■ **Task directions**:
Please output all the entries word for word, without the pictures.

■ **Stored records**:
__________

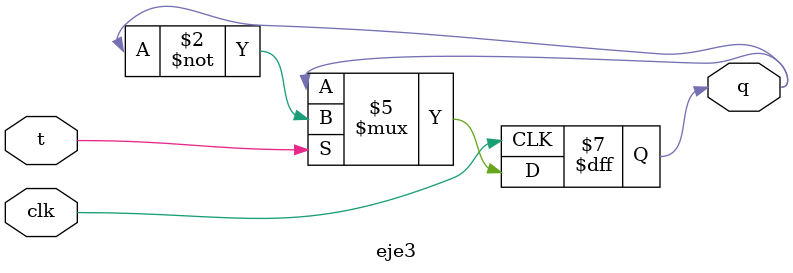
<source format=v>

module eje3 (
    input wire clk,     // Reloj
    input wire t,       // Entrada d
    output reg q = 0       // Salida
);

    always @(posedge clk) begin
        if (t) 
            q <= ~q; // Invertir la salida q si t es 1 en el flanco ascendente del reloj
        else 
            q <= q; // Mantener el valor actual de q si t es 0
    end

endmodule

</source>
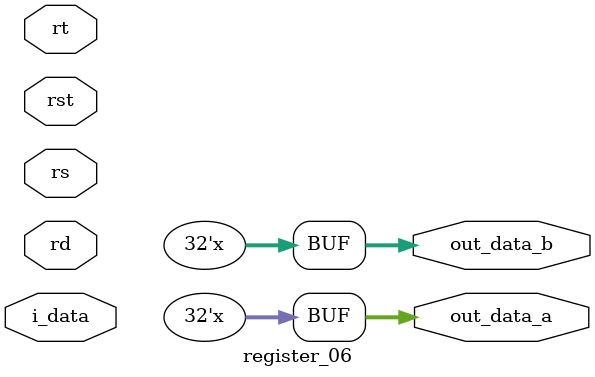
<source format=v>
`timescale 1ns / 1ps

module register_06(rst,rs,rt,rd,i_data,out_data_a,out_data_b);
input rst;
input [4:0]rs,rt,rd;
input [31:0] i_data;
output reg [31:0] out_data_a;
output reg [31:0] out_data_b;

reg [4:0]  reg_num;
reg [31:0] reg_data;

always @(*) begin
      if(rst) begin
            reg_num = 6;
      end
      else begin
          if(reg_num == rs)
               out_data_a <= reg_data;
          if(reg_num == rt)
               out_data_b <= reg_data;
          if(reg_num == rd)    
               reg_data <= i_data;
      end
      
end
endmodule

</source>
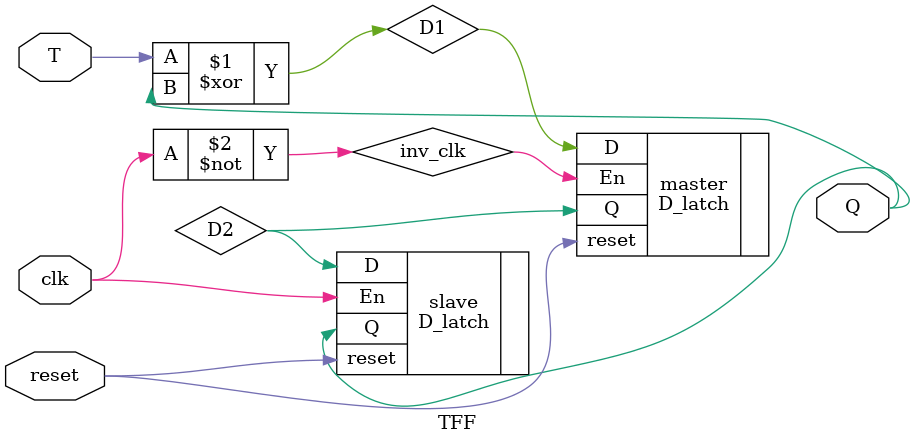
<source format=v>
`timescale 1ns / 1ps

/*---------------------------------------------------
* T flip-flop (positive edge triggered)
* Implemented using D latch, master slave method
* If (reset = 1) => Q = 0
* else at positive edge of clock => Q = ~Q;
---------------------------------------------------*/

module TFF(T, clk, reset, Q);

	input T, clk, reset;
	output Q;
	
	wire inv_clk, D1, D2;
	
	not not_1 (inv_clk, clk);
	
	xor xor_1 (D1, T, Q);
	
	D_latch master (
	.D(D1),
	.En(inv_clk),
	.reset(reset),
	.Q(D2)
	);
	
	D_latch slave (
	.D(D2),
	.En(clk),
	.reset(reset),
	.Q(Q)
	);

endmodule

</source>
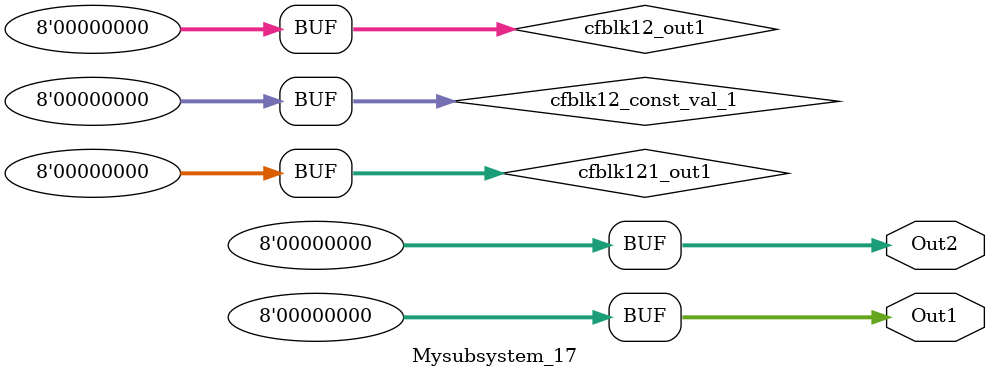
<source format=v>



`timescale 1 ns / 1 ns

module Mysubsystem_17
          (Out1,
           Out2);


  output  [7:0] Out1;  // uint8
  output  [7:0] Out2;  // uint8


  wire [7:0] cfblk121_out1;  // uint8
  wire [7:0] cfblk12_const_val_1;  // uint8
  wire [7:0] cfblk12_out1;  // uint8


  assign cfblk121_out1 = 8'b00000000;



  assign cfblk12_const_val_1 = 8'b00000000;



  assign cfblk12_out1 = cfblk121_out1 + cfblk12_const_val_1;



  assign Out1 = cfblk12_out1;

  assign Out2 = cfblk121_out1;

endmodule  // Mysubsystem_17


</source>
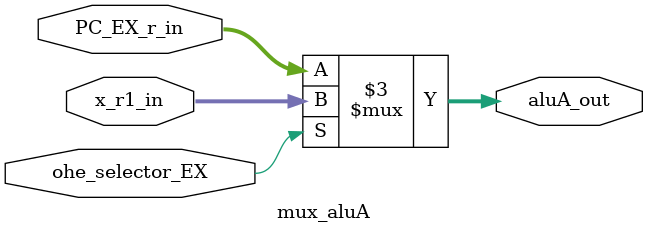
<source format=v>




`timescale 1ns/1ps

// module mux_aluA : mux_aluA
module mux_aluA
  ( input                    ohe_selector_EX,
    input             [31:0] PC_EX_r_in, // addr
    input      signed [31:0] x_r1_in, // w32
    output reg signed [31:0] aluA_out // w32
  );


  always @ (*)

  begin : p_mux_aluA

    // aluA_out = 32'sh0;

    // (aluA_copy0_PC_EX_r_EX)
    // [alu.n:210]
    aluA_out = $signed(PC_EX_r_in);

    if (ohe_selector_EX) // (aluA_copy0_x_r1_EX)
    begin
      // [alu.n:69][alu.n:131][alu.n:167](regX.n:75)
      aluA_out = x_r1_in;
    end

  end

endmodule

</source>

__________

■ **Task answer**:
<source format=v>

module eje3 (
    input wire clk,     // Reloj
    input wire t,       // Entrada d
    output reg q = 0       // Salida
);

    always @(posedge clk) begin
        if (t) 
            q <= ~q; // Invertir la salida q si t es 1 en el flanco ascendente del reloj
        else 
            q <= q; // Mantener el valor actual de q si t es 0
    end

endmodule

</source>
<source format=v>
`timescale 1ns / 1ps

module register_06(rst,rs,rt,rd,i_data,out_data_a,out_data_b);
input rst;
input [4:0]rs,rt,rd;
input [31:0] i_data;
output reg [31:0] out_data_a;
output reg [31:0] out_data_b;

reg [4:0]  reg_num;
reg [31:0] reg_data;

always @(*) begin
      if(rst) begin
            reg_num = 6;
      end
      else begin
          if(reg_num == rs)
               out_data_a <= reg_data;
          if(reg_num == rt)
               out_data_b <= reg_data;
          if(reg_num == rd)    
               reg_data <= i_data;
      end
      
end
endmodule

</source>
<source format=v>
`timescale 1ns / 1ps

/*---------------------------------------------------
* T flip-flop (positive edge triggered)
* Implemented using D latch, master slave method
* If (reset = 1) => Q = 0
* else at positive edge of clock => Q = ~Q;
---------------------------------------------------*/

module TFF(T, clk, reset, Q);

	input T, clk, reset;
	output Q;
	
	wire inv_clk, D1, D2;
	
	not not_1 (inv_clk, clk);
	
	xor xor_1 (D1, T, Q);
	
	D_latch master (
	.D(D1),
	.En(inv_clk),
	.reset(reset),
	.Q(D2)
	);
	
	D_latch slave (
	.D(D2),
	.En(clk),
	.reset(reset),
	.Q(Q)
	);

endmodule

</source>
<source format=v>



`timescale 1 ns / 1 ns

module Mysubsystem_17
          (Out1,
           Out2);


  output  [7:0] Out1;  // uint8
  output  [7:0] Out2;  // uint8


  wire [7:0] cfblk121_out1;  // uint8
  wire [7:0] cfblk12_const_val_1;  // uint8
  wire [7:0] cfblk12_out1;  // uint8


  assign cfblk121_out1 = 8'b00000000;



  assign cfblk12_const_val_1 = 8'b00000000;



  assign cfblk12_out1 = cfblk121_out1 + cfblk12_const_val_1;



  assign Out1 = cfblk12_out1;

  assign Out2 = cfblk121_out1;

endmodule  // Mysubsystem_17


</source>
<source format=v>




`timescale 1ns/1ps

// module mux_aluA : mux_aluA
module mux_aluA
  ( input                    ohe_selector_EX,
    input             [31:0] PC_EX_r_in, // addr
    input      signed [31:0] x_r1_in, // w32
    output reg signed [31:0] aluA_out // w32
  );


  always @ (*)

  begin : p_mux_aluA

    // aluA_out = 32'sh0;

    // (aluA_copy0_PC_EX_r_EX)
    // [alu.n:210]
    aluA_out = $signed(PC_EX_r_in);

    if (ohe_selector_EX) // (aluA_copy0_x_r1_EX)
    begin
      // [alu.n:69][alu.n:131][alu.n:167](regX.n:75)
      aluA_out = x_r1_in;
    end

  end

endmodule

</source>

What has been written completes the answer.